Personal information
- Born: 4 November 1996 (age 29)

Sport
- Sport: Athletics
- Events: Sprint, Hurdles

Achievements and titles
- Personal bests: 400m 52.71 (2025) 400m hurdles 54.69 (2025)

= Daniela Ledecká =

Slovak athlete

Daniela Ledecká (born 4 November 1996) is a Slovak athlete. She has won multiple national championship titles in the 400 metres hurdles. She competed in the 400 metres at the 2025 World Athletics Indoor Championships.

==Biography==
Ledecká competes as a member of VŠC Dukla Banská Bystrica. She ran in the Slovak 4 x 400 metres relay team at the 2018 European Athletics Championships, in which they placed eighth overall. She also competed in the 400 metres hurdles at the championships, held in Berlin. In June 2019, she set a new personal best for the 400 m hurdles in Šamorín with a time of 56.79 seconds for the 400 metres hurdles.

At the 2021 World Athletics Relays in Chorzów, Poland, she finished sixth in the 2 x 2 x 400 m relay with Patrik Dömötör.

She ran at the 2022 World Athletics Championships in Eugene, Oregon, where she became the first Slovak women to compete in the 400 metres hurdles at the world championships. Later that summer she competed at the 2022 European Athletics Championships in Germany. In August 2023, she finished fourth at the delayed 2021 World University Games in Chengdu, finishing in 56.71 seconds.

She reached the semi-finals competing for Slovakia at the 2024 European Athletics Championships in Rome, Italy in June 2024.

She was a semi-finalist in the 400 metres at the 2025 World Athletics Indoor Championships in Nanjing, China, finishing with the tenth fastest time of 53.39 seconds. She took part in the 2025 Diamond League at the 2025 London Athletics Meet in July 2025.

She was a semi-finalist in the women's 400 metres hurdles at the 2025 World Athletics Championships in Tokyo, Japan, in September 2025.

She was selected for the 2026 World Athletics Indoor Championships in Poland, running the 400 metres without advancing to the semi-finals.

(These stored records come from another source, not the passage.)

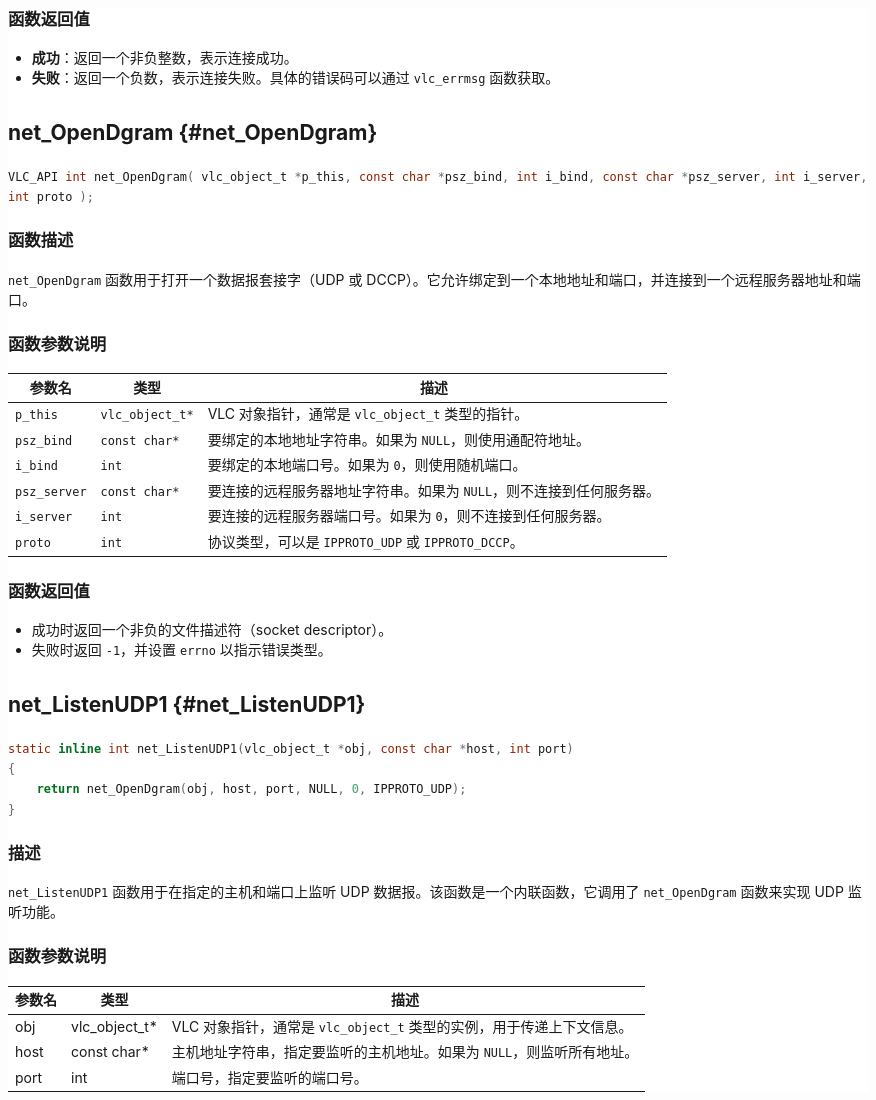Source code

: ### 函数返回值
- **成功**：返回一个非负整数，表示连接成功。
- **失败**：返回一个负数，表示连接失败。具体的错误码可以通过 `vlc_errmsg` 函数获取。
## net_OpenDgram {#net_OpenDgram}

```c
VLC_API int net_OpenDgram( vlc_object_t *p_this, const char *psz_bind, int i_bind, const char *psz_server, int i_server, int proto );
```

### 函数描述

`net_OpenDgram` 函数用于打开一个数据报套接字（UDP 或 DCCP）。它允许绑定到一个本地地址和端口，并连接到一个远程服务器地址和端口。

### 函数参数说明

| 参数名       | 类型           | 描述                                                                 |
|--------------|----------------|--------------------------------------------------------------------------|
| `p_this`     | `vlc_object_t*`| VLC 对象指针，通常是 `vlc_object_t` 类型的指针。                          |
| `psz_bind`   | `const char*`  | 要绑定的本地地址字符串。如果为 `NULL`，则使用通配符地址。                  |
| `i_bind`     | `int`          | 要绑定的本地端口号。如果为 `0`，则使用随机端口。                           |
| `psz_server` | `const char*`  | 要连接的远程服务器地址字符串。如果为 `NULL`，则不连接到任何服务器。         |
| `i_server`   | `int`          | 要连接的远程服务器端口号。如果为 `0`，则不连接到任何服务器。                |
| `proto`      | `int`          | 协议类型，可以是 `IPPROTO_UDP` 或 `IPPROTO_DCCP`。                         |

### 函数返回值

- 成功时返回一个非负的文件描述符（socket descriptor）。
- 失败时返回 `-1`，并设置 `errno` 以指示错误类型。
## net_ListenUDP1 {#net_ListenUDP1}

```c
static inline int net_ListenUDP1(vlc_object_t *obj, const char *host, int port)
{
    return net_OpenDgram(obj, host, port, NULL, 0, IPPROTO_UDP);
}
```

### 描述
`net_ListenUDP1` 函数用于在指定的主机和端口上监听 UDP 数据报。该函数是一个内联函数，它调用了 `net_OpenDgram` 函数来实现 UDP 监听功能。

### 函数参数说明

| 参数名 | 类型          | 描述                                                                 |
|--------|---------------|--------------------------------------------------------------------------|
| obj    | vlc_object_t* | VLC 对象指针，通常是 `vlc_object_t` 类型的实例，用于传递上下文信息。 |
| host   | const char*   | 主机地址字符串，指定要监听的主机地址。如果为 `NULL`，则监听所有地址。 |
| port   | int           | 端口号，指定要监听的端口号。                                           |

Competing at the 2026 European Athletics Championships in Birmingham, England, she was a semi-finalist in the 400 metres hurdles. She also competed in the women's 4 × 400 metres relay at the championships.

==Personal life==
In 2023, she appeared on Slovak television quiz show Riskuj! alongside her national teammate and friend Viktória Forster.